Problem –
Scan the records that follow, and whenever a line has the word "Original", copy it.

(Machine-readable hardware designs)
════════════════════

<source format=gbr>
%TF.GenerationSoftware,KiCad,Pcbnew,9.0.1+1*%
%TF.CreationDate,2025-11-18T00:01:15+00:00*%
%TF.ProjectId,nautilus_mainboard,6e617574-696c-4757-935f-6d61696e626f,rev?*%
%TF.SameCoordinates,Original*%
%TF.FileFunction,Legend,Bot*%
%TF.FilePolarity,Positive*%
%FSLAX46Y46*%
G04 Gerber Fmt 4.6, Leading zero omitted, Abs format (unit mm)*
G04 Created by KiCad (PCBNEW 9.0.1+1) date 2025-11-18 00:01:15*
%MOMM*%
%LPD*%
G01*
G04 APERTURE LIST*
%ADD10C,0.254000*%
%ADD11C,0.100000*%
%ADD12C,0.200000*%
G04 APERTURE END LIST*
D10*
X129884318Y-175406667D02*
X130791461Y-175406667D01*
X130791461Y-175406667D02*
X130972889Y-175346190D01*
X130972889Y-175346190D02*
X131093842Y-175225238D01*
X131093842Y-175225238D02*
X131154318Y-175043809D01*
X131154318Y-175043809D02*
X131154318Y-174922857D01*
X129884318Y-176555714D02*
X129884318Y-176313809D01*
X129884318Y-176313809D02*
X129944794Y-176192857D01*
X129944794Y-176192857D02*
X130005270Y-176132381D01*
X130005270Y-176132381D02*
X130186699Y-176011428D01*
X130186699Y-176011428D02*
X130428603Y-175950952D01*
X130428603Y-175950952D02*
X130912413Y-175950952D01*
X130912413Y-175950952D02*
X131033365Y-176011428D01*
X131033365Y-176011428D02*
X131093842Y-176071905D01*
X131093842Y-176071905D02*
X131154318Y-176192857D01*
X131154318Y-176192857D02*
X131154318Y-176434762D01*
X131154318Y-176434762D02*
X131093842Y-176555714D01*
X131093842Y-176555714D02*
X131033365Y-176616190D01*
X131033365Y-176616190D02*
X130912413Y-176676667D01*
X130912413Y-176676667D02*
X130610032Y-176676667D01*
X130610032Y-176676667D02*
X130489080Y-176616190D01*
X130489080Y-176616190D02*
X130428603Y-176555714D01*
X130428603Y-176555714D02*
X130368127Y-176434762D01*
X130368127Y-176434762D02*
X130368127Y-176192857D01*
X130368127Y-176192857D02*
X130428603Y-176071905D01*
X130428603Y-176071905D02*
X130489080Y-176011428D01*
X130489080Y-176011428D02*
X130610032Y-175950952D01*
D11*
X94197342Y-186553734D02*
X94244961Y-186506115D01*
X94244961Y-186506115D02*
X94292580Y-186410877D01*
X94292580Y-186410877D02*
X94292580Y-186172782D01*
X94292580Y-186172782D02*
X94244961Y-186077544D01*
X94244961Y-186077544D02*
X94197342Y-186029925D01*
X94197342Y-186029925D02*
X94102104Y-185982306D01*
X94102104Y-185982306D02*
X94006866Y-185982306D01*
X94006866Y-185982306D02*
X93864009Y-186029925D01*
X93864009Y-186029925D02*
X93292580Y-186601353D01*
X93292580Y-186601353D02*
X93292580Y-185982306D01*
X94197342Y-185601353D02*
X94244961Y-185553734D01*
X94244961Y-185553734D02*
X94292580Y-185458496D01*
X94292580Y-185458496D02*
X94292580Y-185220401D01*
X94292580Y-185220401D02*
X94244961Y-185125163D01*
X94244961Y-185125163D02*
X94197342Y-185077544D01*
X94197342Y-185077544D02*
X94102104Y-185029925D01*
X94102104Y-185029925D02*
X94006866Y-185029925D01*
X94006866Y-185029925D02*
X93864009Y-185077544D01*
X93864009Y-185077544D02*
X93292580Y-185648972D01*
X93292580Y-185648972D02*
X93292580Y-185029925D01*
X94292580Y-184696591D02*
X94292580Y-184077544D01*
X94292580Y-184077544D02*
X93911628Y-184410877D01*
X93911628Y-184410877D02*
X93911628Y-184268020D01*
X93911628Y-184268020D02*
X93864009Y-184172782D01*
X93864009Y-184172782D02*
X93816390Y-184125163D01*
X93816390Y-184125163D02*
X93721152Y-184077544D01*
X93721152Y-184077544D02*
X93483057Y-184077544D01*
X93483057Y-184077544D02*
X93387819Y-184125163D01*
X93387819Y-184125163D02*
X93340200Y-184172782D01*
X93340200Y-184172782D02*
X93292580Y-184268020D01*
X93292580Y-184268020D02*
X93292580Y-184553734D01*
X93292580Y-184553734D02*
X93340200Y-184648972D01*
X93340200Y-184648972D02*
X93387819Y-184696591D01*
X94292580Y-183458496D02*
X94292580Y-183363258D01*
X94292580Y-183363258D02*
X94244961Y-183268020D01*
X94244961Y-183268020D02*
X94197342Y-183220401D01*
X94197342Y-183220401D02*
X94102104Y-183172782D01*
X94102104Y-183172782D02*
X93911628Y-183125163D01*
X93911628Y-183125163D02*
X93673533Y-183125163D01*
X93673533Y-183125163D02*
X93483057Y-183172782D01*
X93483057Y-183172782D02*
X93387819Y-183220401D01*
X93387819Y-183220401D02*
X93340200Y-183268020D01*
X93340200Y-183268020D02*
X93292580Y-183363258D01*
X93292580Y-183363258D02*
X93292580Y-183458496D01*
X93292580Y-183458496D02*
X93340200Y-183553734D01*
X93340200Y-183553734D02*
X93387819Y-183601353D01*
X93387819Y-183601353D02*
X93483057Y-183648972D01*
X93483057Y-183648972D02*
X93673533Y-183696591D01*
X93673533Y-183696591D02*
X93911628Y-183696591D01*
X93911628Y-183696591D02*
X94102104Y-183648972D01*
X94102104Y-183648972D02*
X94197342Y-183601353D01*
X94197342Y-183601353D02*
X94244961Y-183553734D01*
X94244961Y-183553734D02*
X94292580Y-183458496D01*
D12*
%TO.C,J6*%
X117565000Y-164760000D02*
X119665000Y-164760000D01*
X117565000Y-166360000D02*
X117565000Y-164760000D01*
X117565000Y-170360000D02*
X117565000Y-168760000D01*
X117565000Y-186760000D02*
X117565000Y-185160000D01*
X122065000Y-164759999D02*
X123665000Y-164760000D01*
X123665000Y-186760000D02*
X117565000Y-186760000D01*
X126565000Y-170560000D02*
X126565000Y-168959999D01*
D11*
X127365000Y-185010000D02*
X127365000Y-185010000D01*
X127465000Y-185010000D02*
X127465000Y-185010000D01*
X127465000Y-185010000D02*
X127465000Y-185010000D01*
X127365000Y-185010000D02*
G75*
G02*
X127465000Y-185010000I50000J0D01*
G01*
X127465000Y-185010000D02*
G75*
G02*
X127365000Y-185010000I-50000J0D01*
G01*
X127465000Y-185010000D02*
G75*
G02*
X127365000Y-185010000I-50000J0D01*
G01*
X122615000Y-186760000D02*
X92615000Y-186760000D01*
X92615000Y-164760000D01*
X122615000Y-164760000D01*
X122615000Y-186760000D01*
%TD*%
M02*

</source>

════════════════════

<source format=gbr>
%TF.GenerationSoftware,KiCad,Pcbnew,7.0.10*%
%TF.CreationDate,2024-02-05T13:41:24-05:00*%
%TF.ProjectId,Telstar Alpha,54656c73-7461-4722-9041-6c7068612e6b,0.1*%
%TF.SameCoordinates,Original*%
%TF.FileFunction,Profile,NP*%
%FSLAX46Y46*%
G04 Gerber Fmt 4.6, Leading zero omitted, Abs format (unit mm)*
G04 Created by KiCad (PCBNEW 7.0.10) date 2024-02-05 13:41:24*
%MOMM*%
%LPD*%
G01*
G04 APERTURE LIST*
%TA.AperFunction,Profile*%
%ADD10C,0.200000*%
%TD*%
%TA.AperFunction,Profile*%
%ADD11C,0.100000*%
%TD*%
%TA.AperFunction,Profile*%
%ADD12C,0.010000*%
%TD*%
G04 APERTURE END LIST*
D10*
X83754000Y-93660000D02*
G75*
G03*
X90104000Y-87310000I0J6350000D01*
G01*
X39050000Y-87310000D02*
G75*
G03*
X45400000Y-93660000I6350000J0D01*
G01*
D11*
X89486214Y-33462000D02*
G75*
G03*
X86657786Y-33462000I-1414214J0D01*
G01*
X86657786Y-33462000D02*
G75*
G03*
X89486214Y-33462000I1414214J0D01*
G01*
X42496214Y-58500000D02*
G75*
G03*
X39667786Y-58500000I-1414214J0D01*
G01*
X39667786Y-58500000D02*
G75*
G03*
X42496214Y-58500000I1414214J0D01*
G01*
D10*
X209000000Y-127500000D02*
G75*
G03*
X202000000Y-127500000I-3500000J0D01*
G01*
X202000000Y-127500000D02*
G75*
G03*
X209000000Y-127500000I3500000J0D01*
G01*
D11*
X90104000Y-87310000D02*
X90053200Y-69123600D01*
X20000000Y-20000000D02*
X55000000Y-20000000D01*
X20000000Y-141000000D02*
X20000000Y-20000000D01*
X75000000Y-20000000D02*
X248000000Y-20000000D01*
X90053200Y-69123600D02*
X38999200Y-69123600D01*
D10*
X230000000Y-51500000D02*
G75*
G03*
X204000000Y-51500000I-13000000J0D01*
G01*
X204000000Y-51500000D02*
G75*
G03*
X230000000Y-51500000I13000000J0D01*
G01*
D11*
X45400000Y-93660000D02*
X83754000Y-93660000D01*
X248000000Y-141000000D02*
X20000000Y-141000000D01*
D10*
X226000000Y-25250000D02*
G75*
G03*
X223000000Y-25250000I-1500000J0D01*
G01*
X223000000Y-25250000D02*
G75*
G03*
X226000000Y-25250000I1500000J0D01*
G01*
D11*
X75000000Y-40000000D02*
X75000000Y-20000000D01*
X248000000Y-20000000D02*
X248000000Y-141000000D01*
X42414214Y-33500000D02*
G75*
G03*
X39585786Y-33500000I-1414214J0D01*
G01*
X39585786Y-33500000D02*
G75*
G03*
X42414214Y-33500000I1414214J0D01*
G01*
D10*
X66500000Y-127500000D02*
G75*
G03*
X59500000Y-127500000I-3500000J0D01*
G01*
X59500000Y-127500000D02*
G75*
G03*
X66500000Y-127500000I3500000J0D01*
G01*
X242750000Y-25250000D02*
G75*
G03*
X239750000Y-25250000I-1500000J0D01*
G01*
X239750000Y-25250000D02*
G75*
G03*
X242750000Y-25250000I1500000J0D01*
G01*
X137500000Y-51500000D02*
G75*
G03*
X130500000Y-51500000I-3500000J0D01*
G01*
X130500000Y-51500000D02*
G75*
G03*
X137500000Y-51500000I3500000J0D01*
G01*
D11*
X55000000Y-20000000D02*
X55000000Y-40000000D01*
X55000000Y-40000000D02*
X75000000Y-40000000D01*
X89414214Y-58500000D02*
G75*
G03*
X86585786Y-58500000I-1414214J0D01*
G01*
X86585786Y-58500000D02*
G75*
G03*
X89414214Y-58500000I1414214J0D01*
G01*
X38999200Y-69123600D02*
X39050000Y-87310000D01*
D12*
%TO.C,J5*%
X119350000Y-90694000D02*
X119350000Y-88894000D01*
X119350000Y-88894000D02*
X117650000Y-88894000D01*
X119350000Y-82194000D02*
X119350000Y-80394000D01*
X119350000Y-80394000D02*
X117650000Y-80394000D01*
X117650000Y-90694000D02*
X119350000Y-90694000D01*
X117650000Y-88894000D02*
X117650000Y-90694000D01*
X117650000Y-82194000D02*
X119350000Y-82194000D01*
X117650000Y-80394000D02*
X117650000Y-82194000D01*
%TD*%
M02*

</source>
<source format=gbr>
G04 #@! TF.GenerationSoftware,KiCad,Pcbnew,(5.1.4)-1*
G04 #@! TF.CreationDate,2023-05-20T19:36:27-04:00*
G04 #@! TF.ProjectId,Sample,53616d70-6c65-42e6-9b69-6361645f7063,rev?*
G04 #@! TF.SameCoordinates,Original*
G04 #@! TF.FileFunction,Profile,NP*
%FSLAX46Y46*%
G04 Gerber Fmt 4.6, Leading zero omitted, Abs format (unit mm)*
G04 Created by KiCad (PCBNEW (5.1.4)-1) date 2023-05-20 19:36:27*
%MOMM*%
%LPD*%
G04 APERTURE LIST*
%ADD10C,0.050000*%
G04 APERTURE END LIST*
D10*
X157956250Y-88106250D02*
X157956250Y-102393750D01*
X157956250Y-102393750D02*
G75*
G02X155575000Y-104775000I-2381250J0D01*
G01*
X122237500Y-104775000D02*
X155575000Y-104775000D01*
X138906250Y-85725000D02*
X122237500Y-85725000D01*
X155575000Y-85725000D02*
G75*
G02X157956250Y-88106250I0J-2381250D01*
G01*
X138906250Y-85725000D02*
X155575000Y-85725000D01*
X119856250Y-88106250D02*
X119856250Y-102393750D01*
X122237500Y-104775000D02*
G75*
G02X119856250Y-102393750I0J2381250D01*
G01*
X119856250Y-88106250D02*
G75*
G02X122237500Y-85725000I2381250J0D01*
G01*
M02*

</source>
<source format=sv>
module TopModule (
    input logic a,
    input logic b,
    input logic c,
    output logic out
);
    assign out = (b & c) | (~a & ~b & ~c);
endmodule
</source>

════════════════════

Answer space –
%TF.SameCoordinates,Original*%
%TF.SameCoordinates,Original*%
G04 #@! TF.SameCoordinates,Original*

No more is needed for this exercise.